I would like to preface today's post with my thanks to those of you who responded to last week’s post “Make a Difference.” Each of your responses was very meaningful to me. My publisher has invited me to share your responses with him, which I am delighted to do. It’s not too late to post your response. Just scroll down this page to the piece entitled Make a Difference and add your thoughts. If you prefer you can respond directly to me at firstname.lastname@example.org. My publisher is moving forward, and I believe that my book will be published. Still, it’s not a done deal, and it may be that your response will make a difference.
My 9 year old grandson, Aaron, entered “The Write Stuff Thanksgiving Essay Contest,” a writing contest sponsored by Mimi’s Café. His teacher used the contest as a writing assignment. Aaron wrote some tender thoughts about his little sister and about modern medicine. Aaron is one of 15 finalists selected out of over 1200 entries. We are thrilled. Tomorrow he will read his essay at a special gathering at Mimi’s, where all writers will be honored and fed, and three winners will be awarded a $1,000 savings bond.
I would love to share Aaron’s essay with you. I will need to get his permission, and perhaps Mimi’s.
I am grateful to teachers like Aaron’s who nurture the creative voices of children and to organizations like Mimi’s who lend their support in such a big way. I am also grateful to both for nurturing gratitude, in a world that often emphasizes entitlement, and rewards greed. Encouraging young voices is a noble work. Encouraging gratitude is just as noble. I am thankful to those who taught me be thankful as well as those who encouraged me to write.

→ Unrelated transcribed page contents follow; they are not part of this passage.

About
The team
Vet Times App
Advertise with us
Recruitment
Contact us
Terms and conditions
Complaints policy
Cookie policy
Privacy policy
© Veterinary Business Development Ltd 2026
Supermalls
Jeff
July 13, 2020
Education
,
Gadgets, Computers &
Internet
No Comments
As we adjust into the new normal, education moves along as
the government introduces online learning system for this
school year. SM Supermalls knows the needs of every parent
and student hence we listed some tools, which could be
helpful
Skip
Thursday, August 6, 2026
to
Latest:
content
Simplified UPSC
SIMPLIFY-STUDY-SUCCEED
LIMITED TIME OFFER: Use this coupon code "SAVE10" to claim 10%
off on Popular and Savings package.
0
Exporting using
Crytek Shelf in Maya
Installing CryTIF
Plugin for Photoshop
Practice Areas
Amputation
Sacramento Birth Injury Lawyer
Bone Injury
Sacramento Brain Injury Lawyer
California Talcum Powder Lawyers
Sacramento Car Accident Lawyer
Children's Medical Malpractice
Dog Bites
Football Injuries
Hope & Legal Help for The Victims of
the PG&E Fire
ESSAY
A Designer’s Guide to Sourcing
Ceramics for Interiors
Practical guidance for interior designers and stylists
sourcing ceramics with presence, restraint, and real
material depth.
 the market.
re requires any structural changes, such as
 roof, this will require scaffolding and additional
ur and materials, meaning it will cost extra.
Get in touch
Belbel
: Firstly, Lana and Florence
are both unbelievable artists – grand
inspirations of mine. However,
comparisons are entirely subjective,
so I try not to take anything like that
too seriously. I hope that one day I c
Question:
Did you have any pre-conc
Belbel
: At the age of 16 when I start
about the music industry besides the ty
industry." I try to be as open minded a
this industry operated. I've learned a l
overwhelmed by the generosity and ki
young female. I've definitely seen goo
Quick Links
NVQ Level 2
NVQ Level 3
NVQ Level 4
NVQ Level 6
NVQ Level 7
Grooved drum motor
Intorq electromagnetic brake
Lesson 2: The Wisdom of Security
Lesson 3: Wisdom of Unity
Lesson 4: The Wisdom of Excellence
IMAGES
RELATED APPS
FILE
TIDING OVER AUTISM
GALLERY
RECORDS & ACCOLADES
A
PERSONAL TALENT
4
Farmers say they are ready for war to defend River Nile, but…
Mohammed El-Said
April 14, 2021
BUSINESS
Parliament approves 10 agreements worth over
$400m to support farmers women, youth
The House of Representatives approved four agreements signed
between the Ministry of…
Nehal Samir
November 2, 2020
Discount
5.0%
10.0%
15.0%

In honor of the Thanksgiving Holiday perhaps each of us can make a difference, by encouraging a young voice and planting the seeds of gratitude. Whether you are a parent, grandparent, teacher, brother, sister, or friend, you can make a difference in a young life today. Here are some ideas to get you thinking.
1. Gather magazines, scissors, paper, and glue, and allow kids to create a Thankful Collage. The collage can be on a flat piece of paper or it can be glued on a three dimensional object such as a box.
2. Use the child’s name to form a Gratitude Acronym. The child will write his name vertically on the page and then write down something for which he is thankful beginning with each of the letters. For example:
3. Help the child create a simple Thanksgiving Crossword pattern using their name as the basic structure. This is similar to the acronym except that the name letters can appear anywhere in the thankful words. Don’t worry about vertical lines, except for the name. For example:
The name letters L i n d a are supposed to line up vertically. In case it doesn't transfer well, I hope you get the idea. It's also fun to use your last name and get everyone involved.
4. Encourage a child to write a Thankful Poem. If he doesn’t know how to start give him a simple beginning and let him take it from there. Here are a couple of starting ideas.
Thank you for the good things that come to me each day.
Thanks for friends I see at school and friends who come to play.
I am thankful for the sun
And for each drop of rain
I am thankful I can run
Remember that poems don’t always have to rhyme either.
If the child can’t handle the writing, you can be a scribe, or you can create together. Feel free to post your poems on the blog, so that we can enjoy them too.
5. Help a child start a Gratitude Journal. Get a small notebook. At the end of each day the child will list 5 things he/she is grateful for. The list can be one word items or detailed sentences. Each day's list will be unique, according to the events of the day. This is such a great habit for kids and adults. I highly recommend it. It encourages us to look for the good things in our lives, and appreciate our blessings.
6. Encourage the child to think outside of the box. The Thankgiving Day box usually has 4 predictable sides; home, family, food & clothes, friends. Good things to be sure, but let’s encourage the kids to dig a little deeper and think of something a little more personal; a little more specific.
Recently I had this sort of talk with some kids. We talked about digging deeper and giving more personal answers. It was really fun to hear what they came up with. Some of the especially meaningful ones to me were music and hands. The music girl even named a specific song that had touched her life. What profound thoughts they stirred in my head as I realized how deeply grateful I am for these precious gifts in my life. When was the last time you thought to be grateful for your hands?
Today is a great day to be thankful. Today is a great day to encourage a young artist or writer. You can make a difference.